Yes, this tomato carrot soup recipe freezes beautifully! Because it is dairy-free, it’s a perfect candidate for freezing. I often freeze it in individual portions in my Souper Cubes. Reheat frozen soup blocks in a saucepan on the stove over medium heat, stirring occasionally, until fully heated through.
- Add in spinach or chickpeas for texture and additional protien and veggies.
- Add tomato paste for a more concentrated tomato flavor (see notes).
- Add 1 Yukon Gold potato when roasting to thicken the soup more.
- Blend with fresh basil for a spin on tomato basil soup.
- Stir in coconut milk – a delicious dairy-free alternative to cream.
What to Serve with Tomato Soup
You know there is one classic combination when it comes to what to eat with carrot tomato soup: grilled cheese. But it doesn’t end there. This tomato soup is so versatile and can be served in so many ways — even enjoyed on its own!
- 4 Cheese Grilled Cheese
- Super Greens Sandwich
- Roasted Broccolini
- Rosemary Salmon
- A hearty green salad
- Cheesy Potato Croquettes
- Potato Egg Casserole (hello, brunch!)
Of course, it’s not just about what you serve with tomato soup, but how you garnish it. This soup is excellent with homemade croutons on top, fresh basil or parsley, and a little helping of cheese.
And as with all soups (IMO) it’s top-notch served with fresh bread.
Roasted Tomato Carrot Ginger Soup
- 1 cup carrots, (~4 medium), peeled & cut into 1/2 inch pieces
- 1.75 pounds tomatoes, halved and stems cut out
- 1 inch piece ginger, halved
- 2 garlic cloves, peeled
- 3 Tablespoons olive oil
- Salt and Pepper, to taste
- 1/2 teaspoon dried basil
- 1/4 teaspoon onion powder
- 1/8 teaspoon white pepper
- 1/4 teaspoon ground turmeric
- 1 1/2 cups vegetable stock, more as needed
- Pre-heat oven to 400°F. Place carrot pieces, halved tomatoes, ginger, and whole garlic cloves on a large rimmed baking sheet. Drizzle the vegetables with olive oil and a pinch of salt and pepper. Toss to coat completely. Place tomatoes skin side down (so cut side is up). Roast for 18-20 minutes, tossing halfway through, until carrots are fork-tender.

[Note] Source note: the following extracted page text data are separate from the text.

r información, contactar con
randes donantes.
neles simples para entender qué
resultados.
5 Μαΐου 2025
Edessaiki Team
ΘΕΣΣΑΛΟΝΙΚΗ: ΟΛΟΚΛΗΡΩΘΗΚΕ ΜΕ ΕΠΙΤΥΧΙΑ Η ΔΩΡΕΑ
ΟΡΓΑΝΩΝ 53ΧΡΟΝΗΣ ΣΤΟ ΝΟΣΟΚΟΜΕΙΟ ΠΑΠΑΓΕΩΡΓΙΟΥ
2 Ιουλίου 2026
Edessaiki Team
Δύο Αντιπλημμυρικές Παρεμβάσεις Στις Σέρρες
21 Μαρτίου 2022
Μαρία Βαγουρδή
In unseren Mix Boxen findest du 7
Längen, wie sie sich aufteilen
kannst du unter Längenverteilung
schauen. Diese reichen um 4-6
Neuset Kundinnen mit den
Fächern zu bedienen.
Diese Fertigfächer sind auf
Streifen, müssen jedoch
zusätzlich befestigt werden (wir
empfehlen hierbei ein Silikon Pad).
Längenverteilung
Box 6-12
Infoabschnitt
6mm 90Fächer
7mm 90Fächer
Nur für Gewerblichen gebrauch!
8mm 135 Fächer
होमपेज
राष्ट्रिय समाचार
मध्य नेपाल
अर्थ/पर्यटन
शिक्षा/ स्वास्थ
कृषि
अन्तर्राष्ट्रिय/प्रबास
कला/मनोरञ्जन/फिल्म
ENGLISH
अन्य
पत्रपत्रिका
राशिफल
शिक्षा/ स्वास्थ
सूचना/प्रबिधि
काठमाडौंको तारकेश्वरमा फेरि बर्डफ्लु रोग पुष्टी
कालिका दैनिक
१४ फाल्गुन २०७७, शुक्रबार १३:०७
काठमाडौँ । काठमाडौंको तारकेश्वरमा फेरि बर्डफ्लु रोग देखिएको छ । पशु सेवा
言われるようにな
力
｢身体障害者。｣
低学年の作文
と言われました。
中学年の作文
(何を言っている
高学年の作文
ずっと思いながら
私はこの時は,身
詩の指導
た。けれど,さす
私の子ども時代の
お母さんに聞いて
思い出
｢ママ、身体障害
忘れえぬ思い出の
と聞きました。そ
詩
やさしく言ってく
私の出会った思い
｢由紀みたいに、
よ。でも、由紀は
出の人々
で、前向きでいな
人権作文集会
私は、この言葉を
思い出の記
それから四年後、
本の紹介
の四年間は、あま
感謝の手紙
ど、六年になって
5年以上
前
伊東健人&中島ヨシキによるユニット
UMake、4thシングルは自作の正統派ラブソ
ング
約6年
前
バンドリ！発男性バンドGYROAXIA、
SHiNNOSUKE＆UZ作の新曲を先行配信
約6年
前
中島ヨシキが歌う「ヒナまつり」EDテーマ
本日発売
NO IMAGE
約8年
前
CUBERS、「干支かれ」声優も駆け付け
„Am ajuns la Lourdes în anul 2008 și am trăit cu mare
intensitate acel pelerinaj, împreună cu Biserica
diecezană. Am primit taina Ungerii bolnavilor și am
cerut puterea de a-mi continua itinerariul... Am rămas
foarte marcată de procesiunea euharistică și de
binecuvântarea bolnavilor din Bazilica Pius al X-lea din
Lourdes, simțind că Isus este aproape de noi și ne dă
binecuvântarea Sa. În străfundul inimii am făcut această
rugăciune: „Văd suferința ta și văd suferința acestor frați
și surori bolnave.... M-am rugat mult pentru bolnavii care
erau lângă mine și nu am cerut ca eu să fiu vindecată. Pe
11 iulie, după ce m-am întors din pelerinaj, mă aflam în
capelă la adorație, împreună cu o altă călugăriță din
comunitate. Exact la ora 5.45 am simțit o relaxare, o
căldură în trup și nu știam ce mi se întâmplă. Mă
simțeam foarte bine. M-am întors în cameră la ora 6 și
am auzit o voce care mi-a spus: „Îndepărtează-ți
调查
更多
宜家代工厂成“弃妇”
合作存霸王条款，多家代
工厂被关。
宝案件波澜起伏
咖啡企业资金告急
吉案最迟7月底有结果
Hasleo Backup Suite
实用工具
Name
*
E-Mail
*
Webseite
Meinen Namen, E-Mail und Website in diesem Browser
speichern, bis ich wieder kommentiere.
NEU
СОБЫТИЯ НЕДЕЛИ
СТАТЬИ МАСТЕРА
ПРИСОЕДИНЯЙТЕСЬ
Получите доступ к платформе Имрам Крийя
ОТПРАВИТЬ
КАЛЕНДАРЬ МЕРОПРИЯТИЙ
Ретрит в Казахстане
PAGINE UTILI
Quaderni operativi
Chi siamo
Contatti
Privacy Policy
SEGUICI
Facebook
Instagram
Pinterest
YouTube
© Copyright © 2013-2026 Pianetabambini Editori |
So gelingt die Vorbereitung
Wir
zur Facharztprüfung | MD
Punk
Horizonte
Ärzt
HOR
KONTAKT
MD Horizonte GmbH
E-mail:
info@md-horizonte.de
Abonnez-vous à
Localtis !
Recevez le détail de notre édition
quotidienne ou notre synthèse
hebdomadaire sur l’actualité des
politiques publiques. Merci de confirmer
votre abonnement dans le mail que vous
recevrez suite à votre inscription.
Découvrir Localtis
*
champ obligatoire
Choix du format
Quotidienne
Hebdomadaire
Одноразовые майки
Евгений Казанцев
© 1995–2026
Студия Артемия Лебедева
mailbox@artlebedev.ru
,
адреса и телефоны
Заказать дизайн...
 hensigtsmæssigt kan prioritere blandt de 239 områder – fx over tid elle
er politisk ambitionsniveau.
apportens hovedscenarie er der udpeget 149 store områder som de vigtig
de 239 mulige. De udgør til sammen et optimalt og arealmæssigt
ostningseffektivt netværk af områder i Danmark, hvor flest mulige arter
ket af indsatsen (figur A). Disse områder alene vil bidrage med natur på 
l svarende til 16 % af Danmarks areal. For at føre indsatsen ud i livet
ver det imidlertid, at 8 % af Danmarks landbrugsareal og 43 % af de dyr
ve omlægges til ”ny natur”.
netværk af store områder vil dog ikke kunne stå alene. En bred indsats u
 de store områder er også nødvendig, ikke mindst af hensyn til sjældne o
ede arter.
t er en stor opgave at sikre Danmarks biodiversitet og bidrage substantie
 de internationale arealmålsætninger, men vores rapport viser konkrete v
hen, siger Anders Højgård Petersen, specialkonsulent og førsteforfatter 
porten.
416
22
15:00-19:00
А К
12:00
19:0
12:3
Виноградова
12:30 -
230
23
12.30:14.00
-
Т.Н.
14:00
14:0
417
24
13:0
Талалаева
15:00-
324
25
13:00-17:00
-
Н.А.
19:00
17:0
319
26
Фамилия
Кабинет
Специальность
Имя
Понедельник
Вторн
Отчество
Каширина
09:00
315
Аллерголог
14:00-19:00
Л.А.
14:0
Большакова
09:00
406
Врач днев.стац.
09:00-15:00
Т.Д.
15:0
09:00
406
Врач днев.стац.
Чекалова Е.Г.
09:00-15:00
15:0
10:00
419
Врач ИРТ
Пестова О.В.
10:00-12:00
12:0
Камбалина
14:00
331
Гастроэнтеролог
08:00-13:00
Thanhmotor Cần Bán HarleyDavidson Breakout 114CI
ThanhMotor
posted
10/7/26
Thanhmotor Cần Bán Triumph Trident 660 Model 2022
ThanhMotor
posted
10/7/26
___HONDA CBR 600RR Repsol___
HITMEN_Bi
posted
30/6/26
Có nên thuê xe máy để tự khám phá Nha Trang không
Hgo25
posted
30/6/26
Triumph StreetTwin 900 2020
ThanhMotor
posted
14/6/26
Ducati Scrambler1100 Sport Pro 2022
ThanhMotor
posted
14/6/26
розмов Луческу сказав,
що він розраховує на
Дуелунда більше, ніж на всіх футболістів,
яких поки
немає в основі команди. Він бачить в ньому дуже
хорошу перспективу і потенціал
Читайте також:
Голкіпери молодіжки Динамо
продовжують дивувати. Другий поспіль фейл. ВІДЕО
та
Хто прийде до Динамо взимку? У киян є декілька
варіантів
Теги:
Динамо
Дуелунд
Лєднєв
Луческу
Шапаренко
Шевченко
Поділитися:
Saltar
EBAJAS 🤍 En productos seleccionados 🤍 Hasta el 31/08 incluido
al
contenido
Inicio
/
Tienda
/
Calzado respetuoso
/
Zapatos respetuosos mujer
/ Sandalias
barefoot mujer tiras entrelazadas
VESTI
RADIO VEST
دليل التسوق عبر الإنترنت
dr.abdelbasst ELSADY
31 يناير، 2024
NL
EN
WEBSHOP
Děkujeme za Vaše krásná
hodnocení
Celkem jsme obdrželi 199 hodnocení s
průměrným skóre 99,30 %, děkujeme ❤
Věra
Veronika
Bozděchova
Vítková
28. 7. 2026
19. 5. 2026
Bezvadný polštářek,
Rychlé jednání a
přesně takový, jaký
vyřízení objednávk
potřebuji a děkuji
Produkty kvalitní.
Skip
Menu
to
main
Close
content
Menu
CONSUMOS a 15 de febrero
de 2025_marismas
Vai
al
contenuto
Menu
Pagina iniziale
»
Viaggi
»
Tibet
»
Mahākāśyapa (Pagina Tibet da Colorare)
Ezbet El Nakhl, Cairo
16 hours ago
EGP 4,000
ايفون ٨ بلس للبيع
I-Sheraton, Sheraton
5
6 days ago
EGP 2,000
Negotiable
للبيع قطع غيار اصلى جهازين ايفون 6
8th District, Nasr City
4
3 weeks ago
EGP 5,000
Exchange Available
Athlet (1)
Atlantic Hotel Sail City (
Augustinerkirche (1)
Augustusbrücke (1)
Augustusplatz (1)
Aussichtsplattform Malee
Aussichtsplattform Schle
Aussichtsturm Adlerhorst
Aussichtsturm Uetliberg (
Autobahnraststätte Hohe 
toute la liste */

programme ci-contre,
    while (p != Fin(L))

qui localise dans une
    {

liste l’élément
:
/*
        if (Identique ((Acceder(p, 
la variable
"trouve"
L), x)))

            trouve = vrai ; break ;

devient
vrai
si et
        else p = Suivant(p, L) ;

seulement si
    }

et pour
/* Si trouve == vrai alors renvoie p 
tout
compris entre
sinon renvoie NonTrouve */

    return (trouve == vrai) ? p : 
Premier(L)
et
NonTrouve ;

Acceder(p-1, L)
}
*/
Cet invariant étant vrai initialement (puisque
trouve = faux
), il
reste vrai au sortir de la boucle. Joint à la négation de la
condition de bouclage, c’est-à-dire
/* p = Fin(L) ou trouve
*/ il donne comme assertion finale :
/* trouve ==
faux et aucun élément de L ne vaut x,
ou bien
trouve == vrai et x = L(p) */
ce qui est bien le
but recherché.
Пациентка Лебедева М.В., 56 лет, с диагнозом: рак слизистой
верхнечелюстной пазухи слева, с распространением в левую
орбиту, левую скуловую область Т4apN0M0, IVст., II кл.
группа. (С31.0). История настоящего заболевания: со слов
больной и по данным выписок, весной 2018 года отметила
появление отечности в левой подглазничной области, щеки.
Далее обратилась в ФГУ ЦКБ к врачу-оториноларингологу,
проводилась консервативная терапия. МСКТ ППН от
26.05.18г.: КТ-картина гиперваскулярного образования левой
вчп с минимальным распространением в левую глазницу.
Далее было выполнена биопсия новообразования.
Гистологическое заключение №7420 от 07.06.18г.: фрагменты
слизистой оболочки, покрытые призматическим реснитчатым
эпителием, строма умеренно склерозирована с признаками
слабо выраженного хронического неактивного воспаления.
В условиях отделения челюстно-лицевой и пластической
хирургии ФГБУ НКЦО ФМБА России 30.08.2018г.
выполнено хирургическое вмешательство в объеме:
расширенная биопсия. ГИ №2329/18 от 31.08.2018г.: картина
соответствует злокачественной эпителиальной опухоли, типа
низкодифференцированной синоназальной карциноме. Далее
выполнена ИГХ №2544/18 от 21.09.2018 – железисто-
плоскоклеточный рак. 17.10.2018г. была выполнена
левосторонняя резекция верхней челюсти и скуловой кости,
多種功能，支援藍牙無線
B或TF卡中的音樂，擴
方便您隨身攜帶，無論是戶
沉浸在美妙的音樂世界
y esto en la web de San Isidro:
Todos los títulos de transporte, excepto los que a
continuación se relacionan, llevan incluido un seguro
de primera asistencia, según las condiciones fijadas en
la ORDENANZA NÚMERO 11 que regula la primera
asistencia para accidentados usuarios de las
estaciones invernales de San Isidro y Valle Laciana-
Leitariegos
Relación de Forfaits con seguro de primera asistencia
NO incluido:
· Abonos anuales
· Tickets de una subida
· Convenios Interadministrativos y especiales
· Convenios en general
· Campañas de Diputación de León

- Place roasted vegetables in a large stockpot (for an immersion blender) or a blender. Add any pan juices that remain. Add dried spices and vegetable stock.
- Blend together until smooth either using an immersion blender (in the stockpot) or in a blender. If using a blender, be sure to vent the top opening to allow steam to escape. Blend until smooth, adding more vegetable stock as needed for desired consistency. Be sure to taste test for salt levels, too.
- Serve immediately with basil garnish as desired. Store any leftovers in an airtight container in the fridge for 3-4 days.
- Add 1 tablespoon tomato paste for a more concentrated tomato flavor.
- Up the white pepper to 1/4 teaspoon for a little extra kick!
- Make this a one-pot dish! Roast the veggies in an oven-safe dutch oven. You’ll need to extend the cooking time by 5-10 minutes, then use your immersion blender in the stockpot once the veggies are tender.
- Freeze: place the soup in a freezer-safe container with room for expansion. Once completely cooled, cover and freeze. Reheat frozen soup in a saucepan on the stove until heated through.
Disclaimer: The nutritional information provided for this recipe is only an estimate. The accuracy of the facts listed is not and cannot be guaranteed.